Extract provided ▸
Overcoming the sign problem in 1-dimensional QCD by new integration rules with polynomial exactness

TL;DR

This paper introduces a new polynomially exact integration method for $U(N)$ and $SU(N)$ groups, effectively overcoming the sign problem in 1D QCD with a chemical potential, especially where traditional methods fail.

Contribution

The paper presents a novel integration technique with polynomial exactness that successfully addresses the sign problem in 1D QCD, outperforming Markov Chain Monte Carlo methods in challenging parameter regions.

Data extract ▸
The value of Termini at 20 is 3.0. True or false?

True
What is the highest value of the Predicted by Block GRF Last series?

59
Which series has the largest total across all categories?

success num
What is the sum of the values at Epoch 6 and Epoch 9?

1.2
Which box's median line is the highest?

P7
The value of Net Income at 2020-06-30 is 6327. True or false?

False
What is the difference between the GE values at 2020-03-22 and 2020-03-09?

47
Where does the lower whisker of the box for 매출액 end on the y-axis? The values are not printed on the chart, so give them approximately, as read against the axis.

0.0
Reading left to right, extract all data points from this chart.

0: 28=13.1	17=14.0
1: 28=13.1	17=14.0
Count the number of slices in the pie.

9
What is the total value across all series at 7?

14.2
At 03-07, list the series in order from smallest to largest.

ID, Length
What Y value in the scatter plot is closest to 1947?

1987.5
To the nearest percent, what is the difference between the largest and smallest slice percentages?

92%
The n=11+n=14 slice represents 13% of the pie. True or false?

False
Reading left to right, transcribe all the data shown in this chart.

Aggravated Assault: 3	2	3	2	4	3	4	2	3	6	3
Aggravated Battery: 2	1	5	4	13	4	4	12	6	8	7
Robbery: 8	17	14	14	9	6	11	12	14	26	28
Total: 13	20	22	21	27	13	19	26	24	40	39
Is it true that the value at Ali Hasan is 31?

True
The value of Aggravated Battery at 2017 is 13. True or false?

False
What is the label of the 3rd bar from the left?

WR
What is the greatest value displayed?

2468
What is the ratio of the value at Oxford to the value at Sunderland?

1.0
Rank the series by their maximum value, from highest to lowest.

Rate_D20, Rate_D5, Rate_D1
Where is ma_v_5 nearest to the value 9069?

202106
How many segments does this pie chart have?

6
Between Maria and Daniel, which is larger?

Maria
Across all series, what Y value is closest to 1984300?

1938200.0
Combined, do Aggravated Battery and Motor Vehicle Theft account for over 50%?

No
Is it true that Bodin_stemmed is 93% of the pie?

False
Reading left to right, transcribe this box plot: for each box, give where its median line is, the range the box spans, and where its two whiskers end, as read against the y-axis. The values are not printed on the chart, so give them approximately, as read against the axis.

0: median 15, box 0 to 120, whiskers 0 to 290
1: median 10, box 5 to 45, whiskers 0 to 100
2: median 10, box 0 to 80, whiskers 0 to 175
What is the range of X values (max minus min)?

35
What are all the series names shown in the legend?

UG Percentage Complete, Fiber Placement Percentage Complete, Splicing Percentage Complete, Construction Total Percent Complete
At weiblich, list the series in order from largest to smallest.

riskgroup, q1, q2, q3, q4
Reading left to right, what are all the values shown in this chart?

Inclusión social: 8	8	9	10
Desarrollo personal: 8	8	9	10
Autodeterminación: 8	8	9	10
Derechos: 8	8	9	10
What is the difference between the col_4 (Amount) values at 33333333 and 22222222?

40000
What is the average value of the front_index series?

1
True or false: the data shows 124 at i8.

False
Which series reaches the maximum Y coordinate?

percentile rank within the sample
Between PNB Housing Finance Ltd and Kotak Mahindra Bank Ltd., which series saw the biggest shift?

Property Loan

What you need to do ▸
(a) In the 1D QCD paper summary, which methods does the new integration technique outperform in challenging parameter regions?
(b) Output the part of the 1D QCD paper summary between "The paper presents" and "challenging parameter regions.", inclusive.
(c) Write the next part of the 1D QCD paper summary, picking up right after its last sentence.

Results for the exercise ▸
(a) Markov Chain Monte Carlo methods.

(b)
The paper presents a novel integration technique with polynomial exactness that successfully addresses the sign problem in 1D QCD, outperforming Markov Chain Monte Carlo methods in challenging parameter regions.

(c)
Findings

Method is polynomially exact for N ≤ 3

Successfully overcomes the sign problem in 1D QCD

Achieves significantly reduced errors across parameter space

Abstract

In this paper we describe a new integration method for the groups $U(N)$ and $SU(N)$, for which we verified numerically that it is polynomially exact for $N\le 3$. The method is applied to the example of 1-dimensional QCD with a chemical potential. We explore, in particular, regions of the parameter space in which the sign problem appears due the presence of the chemical potential. While Markov Chain Monte Carlo fails in this region, our new integration method still provides results for the chiral condensate on arbitrary precision, demonstrating clearly that it overcomes the sign problem. Furthermore, we demonstrate that our new method leads to orders of magnitude reduced errors also in other regions of parameter space.